Vanguard just convened its 2014 Investment Symposium atop 60 State Street. In the #1 spot with over $3 trillion in investment assets and growing more rapidly than its competitors, Vanguard always gets our attention. Amid a roomful of investment professionals, Max and I listen carefully as Vanguard presented “Three things to see that others don’t.”
Underperformance matters more than outperformance, according to Vanguard. In other words, the harm of not getting market returns is much more important than the benefit of beating the market. That one or two percent that you may miss each year by chasing hot stocks or market timing can derail your efforts to meet long-term goals. How does Vanguard know? Through research. See chart below:
Danger in disguise
Big, well-known, highly reputable experts publish ratings that pick “winning” funds based on what looks like reasonable standards. Millions of investors trust these ratings as they choose investments. Unfortunately, the ratings have little to no predictive value. They describe what a fund has done in the past, not what it will do in the future. Again, the facts tell the story…but most investors never get the complete facts. As a result money flows into 5 star funds that then start performing like 1 or 2 star funds.
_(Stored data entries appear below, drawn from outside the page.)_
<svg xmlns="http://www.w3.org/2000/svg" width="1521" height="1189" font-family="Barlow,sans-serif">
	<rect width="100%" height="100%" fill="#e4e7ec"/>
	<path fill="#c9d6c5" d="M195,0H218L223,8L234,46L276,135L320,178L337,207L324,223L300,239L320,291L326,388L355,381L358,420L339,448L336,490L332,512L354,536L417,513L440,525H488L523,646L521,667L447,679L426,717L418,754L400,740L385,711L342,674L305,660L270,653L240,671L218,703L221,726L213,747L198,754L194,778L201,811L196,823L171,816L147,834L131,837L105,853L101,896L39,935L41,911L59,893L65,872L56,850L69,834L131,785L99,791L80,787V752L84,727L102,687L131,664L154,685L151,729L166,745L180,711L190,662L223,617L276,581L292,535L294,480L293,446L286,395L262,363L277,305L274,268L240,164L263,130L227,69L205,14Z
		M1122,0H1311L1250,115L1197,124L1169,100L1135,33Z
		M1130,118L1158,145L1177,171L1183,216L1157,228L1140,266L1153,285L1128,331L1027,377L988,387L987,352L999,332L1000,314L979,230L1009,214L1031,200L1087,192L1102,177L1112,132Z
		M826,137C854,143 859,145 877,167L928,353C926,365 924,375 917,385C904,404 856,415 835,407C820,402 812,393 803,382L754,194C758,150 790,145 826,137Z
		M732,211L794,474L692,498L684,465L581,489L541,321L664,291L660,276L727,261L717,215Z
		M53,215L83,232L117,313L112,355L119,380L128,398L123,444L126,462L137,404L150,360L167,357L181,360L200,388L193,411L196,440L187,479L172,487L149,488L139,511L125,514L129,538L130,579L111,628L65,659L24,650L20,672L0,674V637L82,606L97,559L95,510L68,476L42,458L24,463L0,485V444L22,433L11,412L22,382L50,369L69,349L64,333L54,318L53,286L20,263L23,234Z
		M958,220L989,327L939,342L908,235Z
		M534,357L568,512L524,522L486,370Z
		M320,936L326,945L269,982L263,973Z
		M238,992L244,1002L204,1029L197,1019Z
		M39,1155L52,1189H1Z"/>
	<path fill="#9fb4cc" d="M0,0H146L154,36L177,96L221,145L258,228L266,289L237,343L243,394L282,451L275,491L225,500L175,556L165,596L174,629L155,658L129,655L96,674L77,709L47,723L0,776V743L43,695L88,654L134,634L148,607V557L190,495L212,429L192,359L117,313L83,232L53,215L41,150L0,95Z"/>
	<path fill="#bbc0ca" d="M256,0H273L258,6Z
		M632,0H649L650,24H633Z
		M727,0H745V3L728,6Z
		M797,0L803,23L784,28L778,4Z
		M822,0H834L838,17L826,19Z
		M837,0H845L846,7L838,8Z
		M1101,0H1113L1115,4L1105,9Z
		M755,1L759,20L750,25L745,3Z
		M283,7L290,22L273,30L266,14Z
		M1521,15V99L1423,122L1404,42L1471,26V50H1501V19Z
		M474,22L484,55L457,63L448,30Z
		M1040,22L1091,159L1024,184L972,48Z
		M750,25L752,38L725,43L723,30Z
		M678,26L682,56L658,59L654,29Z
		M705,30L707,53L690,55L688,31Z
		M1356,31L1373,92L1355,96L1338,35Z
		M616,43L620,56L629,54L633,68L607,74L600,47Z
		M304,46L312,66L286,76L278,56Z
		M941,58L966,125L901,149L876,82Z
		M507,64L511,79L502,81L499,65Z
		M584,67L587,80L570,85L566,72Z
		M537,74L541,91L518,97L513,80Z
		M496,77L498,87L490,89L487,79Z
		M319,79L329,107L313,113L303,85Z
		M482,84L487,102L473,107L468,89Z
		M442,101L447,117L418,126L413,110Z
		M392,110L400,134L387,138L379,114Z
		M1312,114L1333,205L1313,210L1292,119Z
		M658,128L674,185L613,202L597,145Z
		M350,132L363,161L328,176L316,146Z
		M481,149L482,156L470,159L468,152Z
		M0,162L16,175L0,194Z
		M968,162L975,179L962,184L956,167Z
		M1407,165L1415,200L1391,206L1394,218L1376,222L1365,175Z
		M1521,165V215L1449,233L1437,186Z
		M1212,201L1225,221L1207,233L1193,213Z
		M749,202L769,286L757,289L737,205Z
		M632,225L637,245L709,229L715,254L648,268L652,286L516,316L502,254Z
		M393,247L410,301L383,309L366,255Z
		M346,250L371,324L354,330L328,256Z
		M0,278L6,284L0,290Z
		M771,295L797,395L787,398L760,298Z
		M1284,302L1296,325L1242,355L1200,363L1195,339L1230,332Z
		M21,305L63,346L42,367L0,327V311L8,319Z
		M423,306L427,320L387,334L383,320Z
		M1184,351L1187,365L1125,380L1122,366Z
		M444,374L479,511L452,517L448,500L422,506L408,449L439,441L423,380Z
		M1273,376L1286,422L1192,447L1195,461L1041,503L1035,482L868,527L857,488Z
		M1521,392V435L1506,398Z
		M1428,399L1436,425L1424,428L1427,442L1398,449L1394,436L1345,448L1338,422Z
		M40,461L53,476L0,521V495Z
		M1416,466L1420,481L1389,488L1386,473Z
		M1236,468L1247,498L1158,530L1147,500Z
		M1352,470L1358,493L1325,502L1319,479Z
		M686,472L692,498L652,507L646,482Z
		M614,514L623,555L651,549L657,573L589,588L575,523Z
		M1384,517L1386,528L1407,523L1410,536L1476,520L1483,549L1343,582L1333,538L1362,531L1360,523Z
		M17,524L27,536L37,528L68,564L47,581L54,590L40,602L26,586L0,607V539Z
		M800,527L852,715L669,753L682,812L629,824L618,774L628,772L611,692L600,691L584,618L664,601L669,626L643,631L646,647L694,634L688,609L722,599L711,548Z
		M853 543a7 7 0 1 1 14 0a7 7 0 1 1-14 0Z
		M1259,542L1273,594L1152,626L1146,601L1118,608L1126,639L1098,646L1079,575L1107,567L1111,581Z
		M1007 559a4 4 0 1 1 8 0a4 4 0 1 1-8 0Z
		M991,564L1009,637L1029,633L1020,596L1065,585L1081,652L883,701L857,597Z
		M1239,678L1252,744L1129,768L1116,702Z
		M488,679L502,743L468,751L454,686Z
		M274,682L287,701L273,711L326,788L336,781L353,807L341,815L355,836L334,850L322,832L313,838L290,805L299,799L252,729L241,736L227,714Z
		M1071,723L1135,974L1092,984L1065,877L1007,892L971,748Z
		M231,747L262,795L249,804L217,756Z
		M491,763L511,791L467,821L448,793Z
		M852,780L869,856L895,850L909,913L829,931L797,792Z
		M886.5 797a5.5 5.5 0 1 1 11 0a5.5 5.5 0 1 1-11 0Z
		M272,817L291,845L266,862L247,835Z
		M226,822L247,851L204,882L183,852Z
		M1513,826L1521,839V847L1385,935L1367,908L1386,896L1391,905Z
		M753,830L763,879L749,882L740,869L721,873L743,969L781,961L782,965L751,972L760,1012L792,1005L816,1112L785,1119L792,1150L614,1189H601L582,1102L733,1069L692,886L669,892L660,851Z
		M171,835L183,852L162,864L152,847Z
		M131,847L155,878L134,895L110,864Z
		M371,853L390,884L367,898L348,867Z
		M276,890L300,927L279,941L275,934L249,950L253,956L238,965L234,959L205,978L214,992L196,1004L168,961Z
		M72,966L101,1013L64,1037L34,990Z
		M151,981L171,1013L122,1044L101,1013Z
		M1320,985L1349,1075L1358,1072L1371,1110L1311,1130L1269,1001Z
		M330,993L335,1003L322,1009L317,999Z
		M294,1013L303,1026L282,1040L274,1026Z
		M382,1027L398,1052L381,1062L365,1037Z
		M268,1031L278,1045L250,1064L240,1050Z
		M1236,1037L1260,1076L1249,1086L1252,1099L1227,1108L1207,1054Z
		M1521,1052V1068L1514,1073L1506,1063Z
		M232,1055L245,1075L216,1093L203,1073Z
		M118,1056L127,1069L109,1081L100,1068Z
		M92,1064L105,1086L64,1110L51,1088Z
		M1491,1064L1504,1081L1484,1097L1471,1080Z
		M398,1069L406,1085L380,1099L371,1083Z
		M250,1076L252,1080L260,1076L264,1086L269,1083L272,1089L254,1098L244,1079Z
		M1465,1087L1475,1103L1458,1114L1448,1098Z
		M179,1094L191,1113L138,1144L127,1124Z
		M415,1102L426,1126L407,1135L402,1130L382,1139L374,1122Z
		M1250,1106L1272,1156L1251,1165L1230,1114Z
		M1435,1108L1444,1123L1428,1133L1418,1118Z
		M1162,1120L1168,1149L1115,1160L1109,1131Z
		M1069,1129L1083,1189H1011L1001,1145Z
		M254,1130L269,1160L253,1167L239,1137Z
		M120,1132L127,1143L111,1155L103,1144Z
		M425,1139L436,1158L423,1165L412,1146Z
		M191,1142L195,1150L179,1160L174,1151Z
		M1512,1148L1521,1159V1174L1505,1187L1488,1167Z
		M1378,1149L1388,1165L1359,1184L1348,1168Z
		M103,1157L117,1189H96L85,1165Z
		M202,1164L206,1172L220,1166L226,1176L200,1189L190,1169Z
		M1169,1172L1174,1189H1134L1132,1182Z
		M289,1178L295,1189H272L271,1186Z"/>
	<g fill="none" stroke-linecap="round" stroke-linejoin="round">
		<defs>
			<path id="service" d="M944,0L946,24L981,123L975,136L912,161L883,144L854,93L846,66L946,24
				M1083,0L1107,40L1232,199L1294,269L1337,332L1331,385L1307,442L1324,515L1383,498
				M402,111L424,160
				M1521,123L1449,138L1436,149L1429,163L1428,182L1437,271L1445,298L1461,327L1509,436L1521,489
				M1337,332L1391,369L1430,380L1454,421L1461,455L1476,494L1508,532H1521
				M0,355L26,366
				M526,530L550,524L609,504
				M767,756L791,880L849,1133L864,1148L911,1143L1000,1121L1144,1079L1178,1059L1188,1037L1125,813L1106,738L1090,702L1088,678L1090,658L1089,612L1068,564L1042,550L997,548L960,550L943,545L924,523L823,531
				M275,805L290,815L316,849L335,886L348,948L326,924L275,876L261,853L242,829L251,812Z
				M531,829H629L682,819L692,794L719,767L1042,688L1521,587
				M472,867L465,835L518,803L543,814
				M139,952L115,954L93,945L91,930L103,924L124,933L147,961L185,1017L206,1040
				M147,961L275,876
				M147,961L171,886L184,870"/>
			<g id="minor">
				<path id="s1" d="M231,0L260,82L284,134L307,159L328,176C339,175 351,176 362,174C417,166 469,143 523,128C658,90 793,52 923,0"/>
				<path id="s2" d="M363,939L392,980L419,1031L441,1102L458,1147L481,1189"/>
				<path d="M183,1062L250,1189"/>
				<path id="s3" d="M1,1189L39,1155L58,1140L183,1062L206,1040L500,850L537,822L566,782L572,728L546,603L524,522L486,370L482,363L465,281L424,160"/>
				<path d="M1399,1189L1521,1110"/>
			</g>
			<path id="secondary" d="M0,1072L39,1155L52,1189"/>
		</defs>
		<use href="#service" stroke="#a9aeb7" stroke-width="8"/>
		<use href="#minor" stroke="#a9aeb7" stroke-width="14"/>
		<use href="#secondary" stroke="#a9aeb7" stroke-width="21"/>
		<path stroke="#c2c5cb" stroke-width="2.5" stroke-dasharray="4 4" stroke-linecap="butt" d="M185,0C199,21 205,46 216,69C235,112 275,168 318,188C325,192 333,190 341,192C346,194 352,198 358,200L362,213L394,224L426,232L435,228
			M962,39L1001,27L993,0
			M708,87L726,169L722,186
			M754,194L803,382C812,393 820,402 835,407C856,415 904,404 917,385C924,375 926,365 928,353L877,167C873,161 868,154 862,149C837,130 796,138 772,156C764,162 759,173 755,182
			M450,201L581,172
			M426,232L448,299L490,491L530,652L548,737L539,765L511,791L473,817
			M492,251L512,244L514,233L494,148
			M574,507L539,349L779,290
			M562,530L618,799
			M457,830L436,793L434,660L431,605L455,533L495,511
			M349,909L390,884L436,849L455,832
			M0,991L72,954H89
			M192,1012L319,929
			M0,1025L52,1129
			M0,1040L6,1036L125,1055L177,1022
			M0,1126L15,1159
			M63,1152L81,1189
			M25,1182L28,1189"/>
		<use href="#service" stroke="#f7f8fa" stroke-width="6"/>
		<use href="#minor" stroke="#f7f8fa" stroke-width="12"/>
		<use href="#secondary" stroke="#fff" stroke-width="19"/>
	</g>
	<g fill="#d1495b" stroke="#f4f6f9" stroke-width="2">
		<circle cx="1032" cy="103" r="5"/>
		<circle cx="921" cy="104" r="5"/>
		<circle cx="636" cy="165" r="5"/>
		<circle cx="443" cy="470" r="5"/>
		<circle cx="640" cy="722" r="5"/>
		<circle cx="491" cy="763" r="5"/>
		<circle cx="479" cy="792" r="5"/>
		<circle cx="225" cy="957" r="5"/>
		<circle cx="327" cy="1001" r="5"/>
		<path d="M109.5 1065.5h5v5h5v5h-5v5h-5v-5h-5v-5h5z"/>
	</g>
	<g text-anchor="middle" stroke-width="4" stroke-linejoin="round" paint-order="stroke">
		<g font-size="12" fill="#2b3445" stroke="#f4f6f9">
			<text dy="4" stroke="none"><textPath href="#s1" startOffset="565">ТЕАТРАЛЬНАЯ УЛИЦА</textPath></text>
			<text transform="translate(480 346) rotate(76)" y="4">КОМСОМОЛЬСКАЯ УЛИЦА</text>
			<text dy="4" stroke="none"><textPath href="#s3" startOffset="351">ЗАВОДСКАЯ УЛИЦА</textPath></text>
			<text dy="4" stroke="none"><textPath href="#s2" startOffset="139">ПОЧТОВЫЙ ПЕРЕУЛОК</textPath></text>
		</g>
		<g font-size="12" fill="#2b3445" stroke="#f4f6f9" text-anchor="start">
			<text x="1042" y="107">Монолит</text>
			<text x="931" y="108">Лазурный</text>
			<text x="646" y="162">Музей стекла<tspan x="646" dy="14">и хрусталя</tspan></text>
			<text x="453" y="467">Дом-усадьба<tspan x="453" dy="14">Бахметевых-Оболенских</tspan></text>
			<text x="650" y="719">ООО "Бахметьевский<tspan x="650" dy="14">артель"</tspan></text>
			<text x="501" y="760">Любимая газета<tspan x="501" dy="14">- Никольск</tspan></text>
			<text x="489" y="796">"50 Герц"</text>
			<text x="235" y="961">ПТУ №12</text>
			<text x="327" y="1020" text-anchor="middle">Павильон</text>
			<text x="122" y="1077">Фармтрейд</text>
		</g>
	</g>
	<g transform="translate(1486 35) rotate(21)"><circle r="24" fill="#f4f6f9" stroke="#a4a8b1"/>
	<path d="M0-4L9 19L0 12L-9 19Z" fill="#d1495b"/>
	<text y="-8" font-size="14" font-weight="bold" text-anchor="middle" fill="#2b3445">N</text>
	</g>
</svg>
Highest rated, worst performing Morningstar funds
Are you TWA?
In order for investors to succeed they must have the “time, willingness and ability” to manage an investment portfolio. And you need all three, not just one. Does this sound like you? If so, Vanguard and others provide valuable information and products to assist you. If not, definitely use an investment professional. Here’s the three percent annual return that an impartial, cost conscious and attentive professional can help you earn:
Quantification of Vanguard Advisor’s Alpha
Vanguard makes it clear
Investing has long been viewed as a race to the top where the smartest, bravest and shrewdest investor wins. What Vanguard has revealed over the last 30 years, both through the performance of its index funds and messages like we heard at its symposium, is that most of the behaviors an investor might adopt in that effort will be counterproductive. The harder most investors race, the faster they fall behind.
By focusing on cost control, accepting the riches of market level returns, ignoring most of the noise coming out of Wall Street, and having the humility to utilize professional guidance, investors can win the only race that matters – reaching long-term personal financial goals. We thank Vanguard for reminding us of this at every available opportunity.